Side effects of potassium bromide therapy are limited to sedation, ataxia, increased urination and rare skin disorders. We tend to see these signs in patients whose potassium bromide concentrations are greater than 2.5 mg/ml. Decreasing phenobarbital doses may be preferred to decreasing potassium bromide concentrations in a patient whose seizures are controlled, yet is too groggy. We encourage monitoring prior to any dose change in a controlled animal (in order to establish the target if seizures begin again). If a patient continues to seizure after receiving potassium bromide, we recommend monitoring and modifying the dose based upon actual concentrations. Again, we recommend loading the patient. Rather than loading with 450 mg/kg, we will load with a fraction of 450 mg/kg depending upon how far away the patient is from 1.5 (the first target). Thus, if the patient is 1.0 mg/ml, we will load with 450 mg x ([1.5-1]/1.5) or 0.5 X 450 or 150 mg/kg. We will also increase the daily maintenance by the same fraction ([1.5- 1]/1.5). If the patient is already at 1.5 mg/ml and continues to seizure, our next target is 2.0. We use the same approach in loading, and we always recommend collecting a monitoring sample after loading. Care should be taken that the animal receiving potassium bromide be maintained on the same diet, or a diet with similar salt content. Since chloride competes with bromide for absorption, high salt diets can increase the elimination of bromide and thus decrease plasma drug concentrations. Note also that most clinical pathology tests can not distinguish between the chloride ion and the bromide ion. Thus, chloride concentrations may "max out" (ie, greater than 200 meq/l).

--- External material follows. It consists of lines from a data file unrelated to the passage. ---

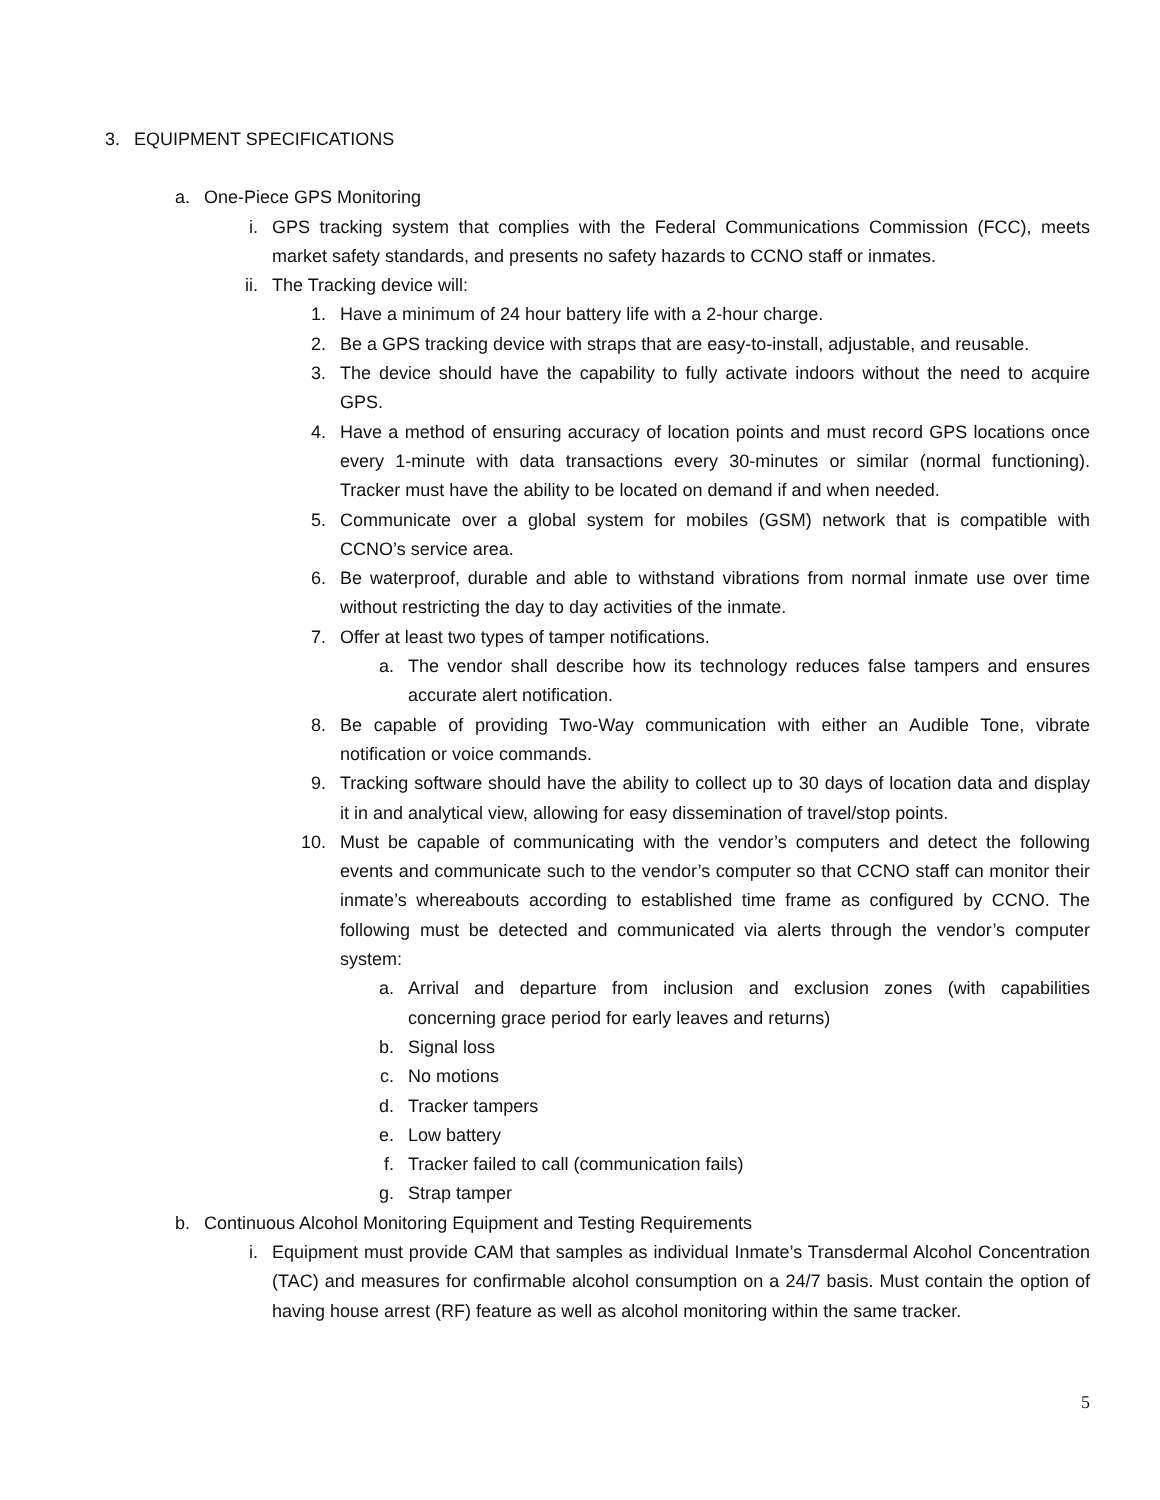3. EQUIPMENT SPECIFICATIONS
a. One-Piece GPS Monitoring
i. GPS tracking system that complies with the Federal Communications Commission (FCC), meets market safety standards, and presents no safety hazards to CCNO staff or inmates.
ii. The Tracking device will:
1. Have a minimum of 24 hour battery life with a 2-hour charge.
2. Be a GPS tracking device with straps that are easy-to-install, adjustable, and reusable.
3. The device should have the capability to fully activate indoors without the need to acquire GPS.
4. Have a method of ensuring accuracy of location points and must record GPS locations once every 1-minute with data transactions every 30-minutes or similar (normal functioning). Tracker must have the ability to be located on demand if and when needed.
5. Communicate over a global system for mobiles (GSM) network that is compatible with CCNO’s service area.
6. Be waterproof, durable and able to withstand vibrations from normal inmate use over time without restricting the day to day activities of the inmate.
7. Offer at least two types of tamper notifications.
a. The vendor shall describe how its technology reduces false tampers and ensures accurate alert notification.
8. Be capable of providing Two-Way communication with either an Audible Tone, vibrate notification or voice commands.
9. Tracking software should have the ability to collect up to 30 days of location data and display it in and analytical view, allowing for easy dissemination of travel/stop points.
10. Must be capable of communicating with the vendor’s computers and detect the following events and communicate such to the vendor’s computer so that CCNO staff can monitor their inmate’s whereabouts according to established time frame as configured by CCNO. The following must be detected and communicated via alerts through the vendor’s computer system:
a. Arrival and departure from inclusion and exclusion zones (with capabilities concerning grace period for early leaves and returns)
b. Signal loss
c. No motions
d. Tracker tampers
e. Low battery
f. Tracker failed to call (communication fails)
g. Strap tamper
b. Continuous Alcohol Monitoring Equipment and Testing Requirements
i. Equipment must provide CAM that samples as individual Inmate’s Transdermal Alcohol Concentration (TAC) and measures for confirmable alcohol consumption on a 24/7 basis. Must contain the option of having house arrest (RF) feature as well as alcohol monitoring within the same tracker.
5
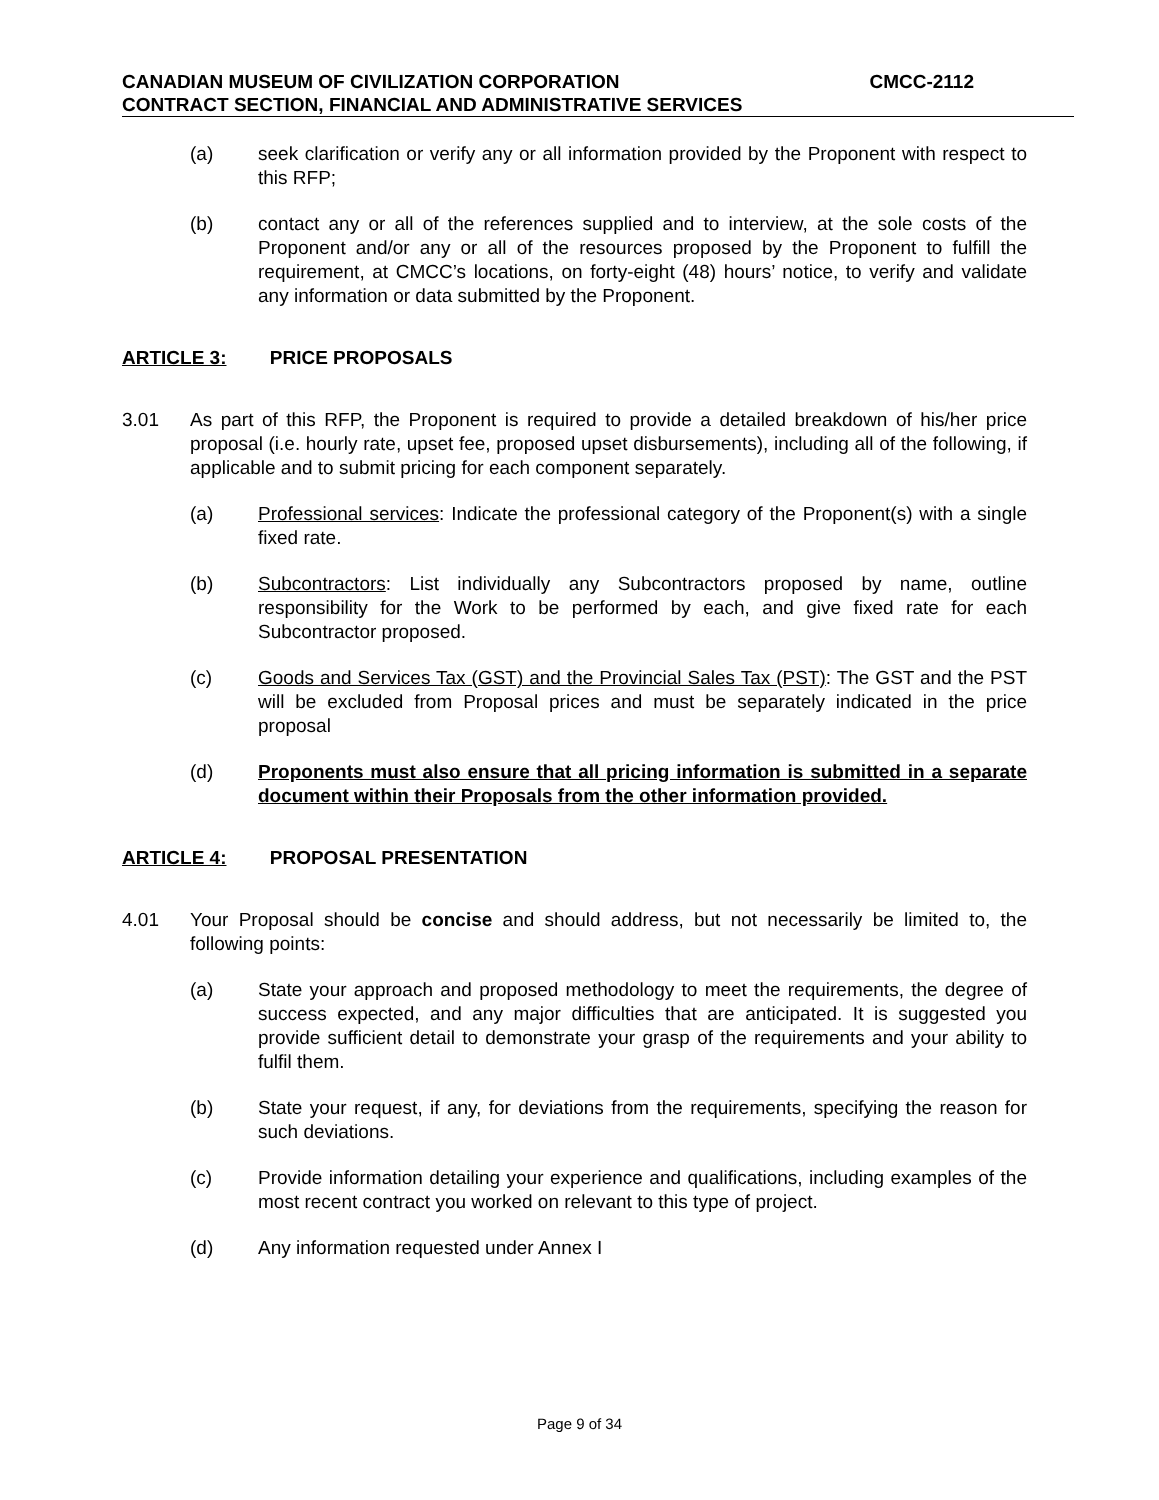CANADIAN MUSEUM OF CIVILIZATION CORPORATION CMCC-2112
CONTRACT SECTION, FINANCIAL AND ADMINISTRATIVE SERVICES
(a) seek clarification or verify any or all information provided by the Proponent with respect to this RFP;
(b) contact any or all of the references supplied and to interview, at the sole costs of the Proponent and/or any or all of the resources proposed by the Proponent to fulfill the requirement, at CMCC’s locations, on forty-eight (48) hours’ notice, to verify and validate any information or data submitted by the Proponent.
ARTICLE 3: PRICE PROPOSALS
3.01 As part of this RFP, the Proponent is required to provide a detailed breakdown of his/her price proposal (i.e. hourly rate, upset fee, proposed upset disbursements), including all of the following, if applicable and to submit pricing for each component separately.
(a) Professional services: Indicate the professional category of the Proponent(s) with a single fixed rate.
(b) Subcontractors: List individually any Subcontractors proposed by name, outline responsibility for the Work to be performed by each, and give fixed rate for each Subcontractor proposed.
(c) Goods and Services Tax (GST) and the Provincial Sales Tax (PST): The GST and the PST will be excluded from Proposal prices and must be separately indicated in the price proposal
(d) Proponents must also ensure that all pricing information is submitted in a separate document within their Proposals from the other information provided.
ARTICLE 4: PROPOSAL PRESENTATION
4.01 Your Proposal should be concise and should address, but not necessarily be limited to, the following points:
(a) State your approach and proposed methodology to meet the requirements, the degree of success expected, and any major difficulties that are anticipated. It is suggested you provide sufficient detail to demonstrate your grasp of the requirements and your ability to fulfil them.
(b) State your request, if any, for deviations from the requirements, specifying the reason for such deviations.
(c) Provide information detailing your experience and qualifications, including examples of the most recent contract you worked on relevant to this type of project.
(d) Any information requested under Annex I
Page 9 of 34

Potassium bromide is not approved in any form in the United States (although it is in Europe). Current sources are as follows:

  • Chemical companies such as Aldrich (1001 West Saint Paul Avenue, Milwaukee, WI, 53233; Phone 800 558 9160) or Sigma (PO Box 14508, St. Louis, MO 63178; Phone 800 325 3010). Chemical companies may refuse to sell potassium bromide for medicinal purposes without an investigational new animal drug application (INADA). However, this should no longer be necessary, since the Food and Drug Administration (Division of Drug Compliance; phone number 301-594-1785) will grant regulatory discretion.

  • Several compounding pharmacies in the United States make and sell this drug. Examples: a.) Island Pharmacy Service, Woodruff, WI 54568 (800) 328-7060. b.) B&B Pharmacy, 10244 Rosecrans Avenue, Bellflower, CA 90706 (800) 231-8905. c.) BCP Veterinary Pharmacy, 8323 Southwest Freeway # 620, Houston, TX 77074, (713) 771-1144.

  • Several, but not all, veterinary college pharmacies in the country will sell the prepared form of the drug to you. Numbers of the colleges can be obtained in the AVMA directory. I would call the Dean's office of the respective school and ask for the number of the pharmacy.

The FDA realizes the need for KBr in our profession and has made it more legal to obtain the drug without the need for an Investigational New Animal Drug designation. You can obtain regulatory discretion from the FDA (giving you permission to purchase and buy the drug from a chemical company) by contacting the Division of Compliance at the Center for Veterinary Medicine, FDA at 301 594 1785. With this permission, prosecution by the FDA is unlikely unless you fail to meet their guidelines (ie, establish a VPC relationship) or you compound for profit by selling the drug to animals that are not your patients. We make the drug in water, at a concentration of 250 mg/ml. Any convenient concentration can be used. For our study, we put the dose in gelatin capsules. Finally, sodium bromide can be used in lieu of potassium bromide. However, the drug may not mix as well, and the concentration of bromide per mg of NaBr is higher since sodium weighs less than potassium (22 versus 39 MW). For instance, to obtain the same concentration levels of bromide, KBr would be mixed at a concentration of 250 mg to each ml of water, while NaBr should be mixed at a ratio of 215 mg/ml of water.